• _Document passage_
In a crowd situation like that, survival lays in running towards the shooter if you’re close. Else, you’re nothing more then a target. And when the crowd is all bunched up at the exits, and you are in it, a shot in your general direction will get you; it won’t even be personal.
The guy was armed to the teeth, he was wearing full body armour, and he started his attack by releasing teargas. That he was “not expecting resistance” seems like a HUGE assumption based on nothing. I’m actually surprised he didn’t shoot it out with the police – though on the other hand he may have thought he was replaying the Joker-in-jail scene from the last Batman movie.
@Piyamaradu
It is an assumption. We do not have all the details as of yet so much of what we hear is based on assumption. However, the assumption is based upon two observations.
1. The attacker was not a professional. He was an academic researcher. He was also imitating a movie – if that part of the story remains true. He might respond very differently once the bullits start flying his direction. I wonder if the body armour was because he expected return fire or because it went with the costume.
2. He did not shoot it out with police. Nor did he offer any resistance at all. When confronted with someone armed and prepared, he meekly surrendered. At that point he was still armed to the teeth and covered in body armour, if so well prepared to sell his life dearly, then why not?
The butcher liked to butcher. My guess is there is little to no fight in him when danger to himself becomes an option.
Not bad, but you cannot know. You cannot know. You’re just spouting off.
Try, or shit your pants? That is the question.
Try, or just die a victim?
Your choice, and we see what you have chosen. Stop shittin on those who chose otherwise.
Oh, here we go. Perhaps we need to admit that this entire incident makes us ill? I didn’t want to write about it yesterday because it made me sick to my stomach, being in the trenches and knowing all the armchair quarterbacking to come: Concealed carry would have stopped the shooter, gun control would have saved lives, the guy’s crazy, he’s evil, he’s temporarily insane, he needed to be institutionalized, America is evil because of our guns, ad infinitum. Everybody with a book to sell and power to grab jumps up and says “here’s my chance for money, power, fame, and babe-alicious sex!” “Here’s my chance to smite mine enemies!”
This shooting was sickening. Perhaps we need to take a deep breath and get with that for a bit? It might not bring answers, but maybe there aren’t any. As Robert said, there’s this randomness about being human. There will likely be mass murders again. There will likely be hindsight thinking we could have done something to stop it. There will be imperfection. There will be triumphs, too. There will be evil people. There will be heroes, too. It’s life on the Physical Plane.
Of course there’s no guarantee that a ccw holder could have done any good. But I think most of us would prefer the option to at least try. Also had the killer thought his victims might return fire he may have not acted in the first place.
You obviuosly disagree. Fine.

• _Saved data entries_

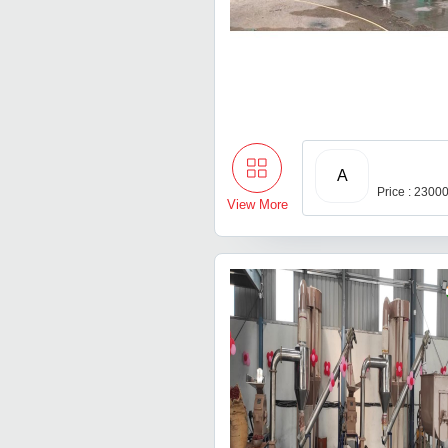
A
Price : 2300
View More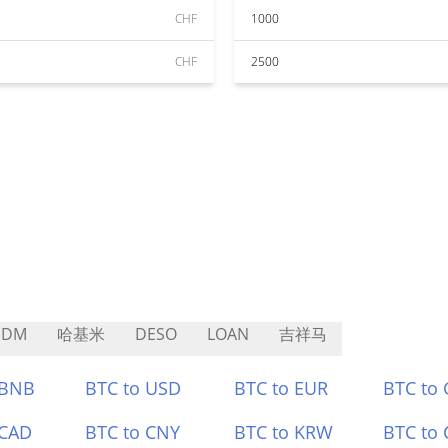
CHF
1000
CHF
2500
SDM
哈基米
DESO
LOAN
吉祥马
 BNB
BTC to USD
BTC to EUR
BTC to
 CAD
BTC to CNY
BTC to KRW
BTC to 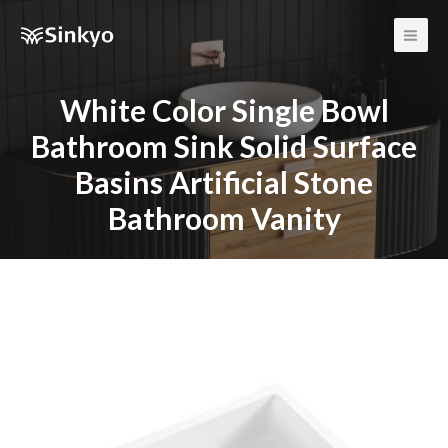
Main
Men
White Color Single Bowl
Bathroom Sink Solid Surface
Basins Artificial Stone
Bathroom Vanity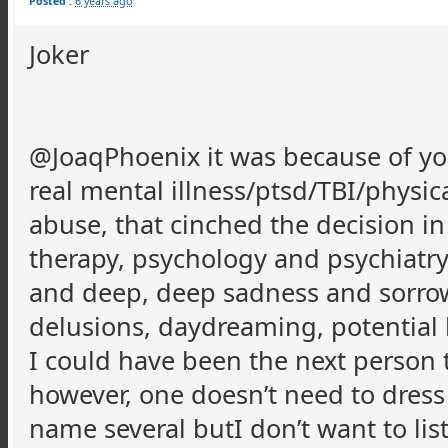
Posted :
6 years ago
Joker
@JoaqPhoenix it was because of 
real mental illness/ptsd/TBI/physic
abuse, that cinched the decision i
therapy, psychology and psychiatr
and deep, deep sadness and sorrow, 
delusions, daydreaming, potential ha
I could have been the next person t
however, one doesn’t need to dress 
name several butI don’t want to li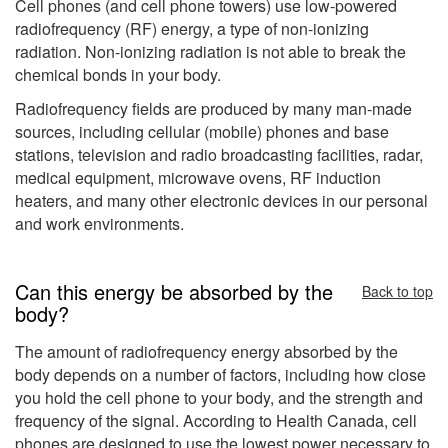
Cell phones (and cell phone towers) use low-powered
radiofrequency (RF) energy, a type of non-ionizing
radiation. Non-ionizing radiation is not able to break the
chemical bonds in your body.
Radiofrequency fields are produced by many man-made
sources, including cellular (mobile) phones and base
stations, television and radio broadcasting facilities, radar,
medical equipment, microwave ovens, RF induction
heaters, and many other electronic devices in our personal
and work environments.
Can this energy be absorbed by the
Back to top
body?
The amount of radiofrequency energy absorbed by the
body depends on a number of factors, including how close
you hold the cell phone to your body, and the strength and
frequency of the signal. According to Health Canada, cell
phones are designed to use the lowest power necessary to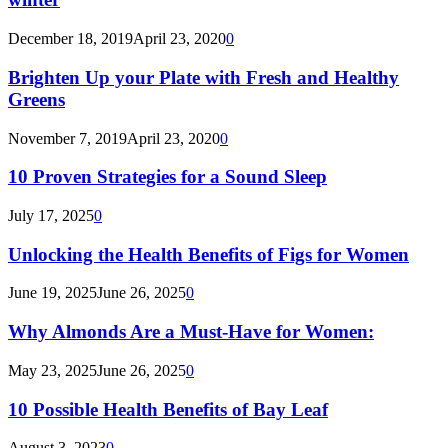
December 18, 2019
April 23, 2020
0
Brighten Up your Plate with Fresh and Healthy
Greens
November 7, 2019
April 23, 2020
0
10 Proven Strategies for a Sound Sleep
July 17, 2025
0
Unlocking the Health Benefits of Figs for Women
June 19, 2025
June 26, 2025
0
Why Almonds Are a Must-Have for Women:
May 23, 2025
June 26, 2025
0
10 Possible Health Benefits of Bay Leaf
August 3, 2023
0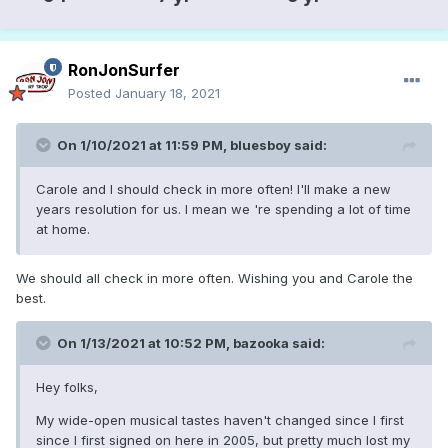
RonJonSurfer
Posted
January 18, 2021
On 1/10/2021 at 11:59 PM,
bluesboy
said:
Carole and I should check in more often! I'll make a new
years resolution for us. I mean we 're spending a lot of time
at home.
We should all check in more often. Wishing you and Carole the
best.
On 1/13/2021 at 10:52 PM,
bazooka
said:
Hey folks,
My wide-open musical tastes haven't changed since I first
since I first signed on here in 2005, but pretty much lost my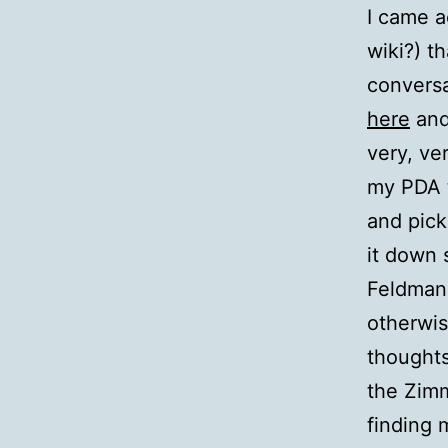
I came a
wiki?) t
conversa
here
and
very, ve
my PDA t
and pick
it down 
Feldman 
otherwis
thoughts
the Zimm
finding 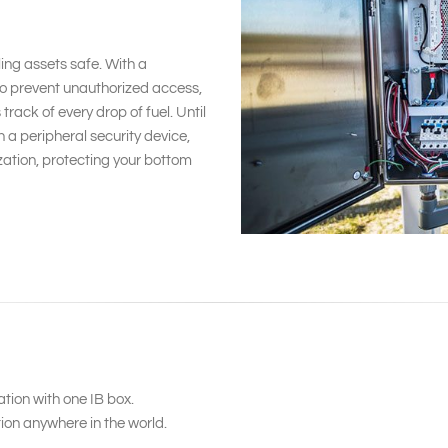
ing assets safe. With a
to prevent unauthorized access,
ack of every drop of fuel. Until
 a peripheral security device,
ization, protecting your bottom
ion with one IB box.
ion anywhere in the world.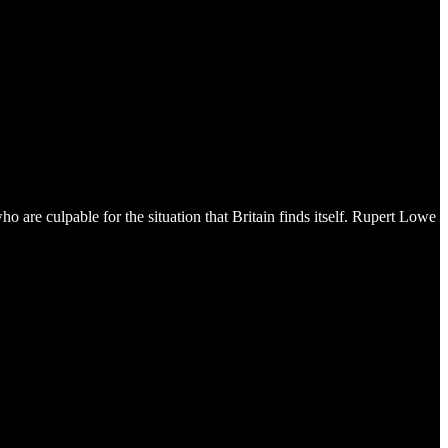
 are culpable for the situation that Britain finds itself. Rupert Lowe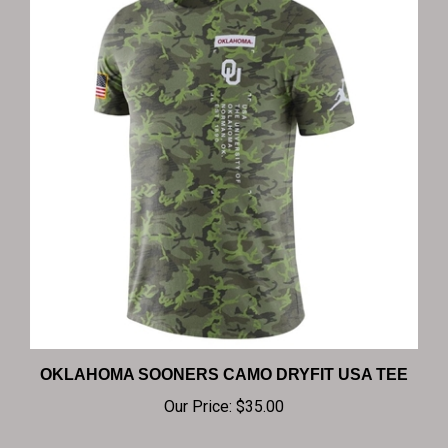
OKLAHOMA SOONERS CAMO DRYFIT USA TEE
Our Price:
$35.00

• _Tasks_
- 1) List every claim the comment thread gives as an example of the armchair quarterbacking the writer expected to follow the shooting.
- 2) Answer from the comment thread, one line each:
(a) How did the attacker start his attack?
(b) What was the attacker's occupation, according to the first observation?
(c) Who is named as having said there's a randomness about being human?
- 3) Rewrite the paragraph in the comment thread that begins "1. The attacker was not a professional" as a short bulleted list that keeps its main points.
The saved data entries are separate material apart from the comment thread.

• _Answers_
- 1)
- Concealed carry would have stopped the shooter
- Gun control would have saved lives
- The guy's crazy
- He's evil
- He's temporarily insane
- He needed to be institutionalized
- America is evil because of our guns

- 2)
(a) By releasing teargas.
(b) He was an academic researcher.
(c) Robert.

- 3)
- The attacker was not a professional but an academic researcher.
- He was imitating a movie, if that part of the story holds true.
- He might react very differently once shots came his way.
- The writer wonders whether he wore body armor because he expected return fire or because it went with the costume.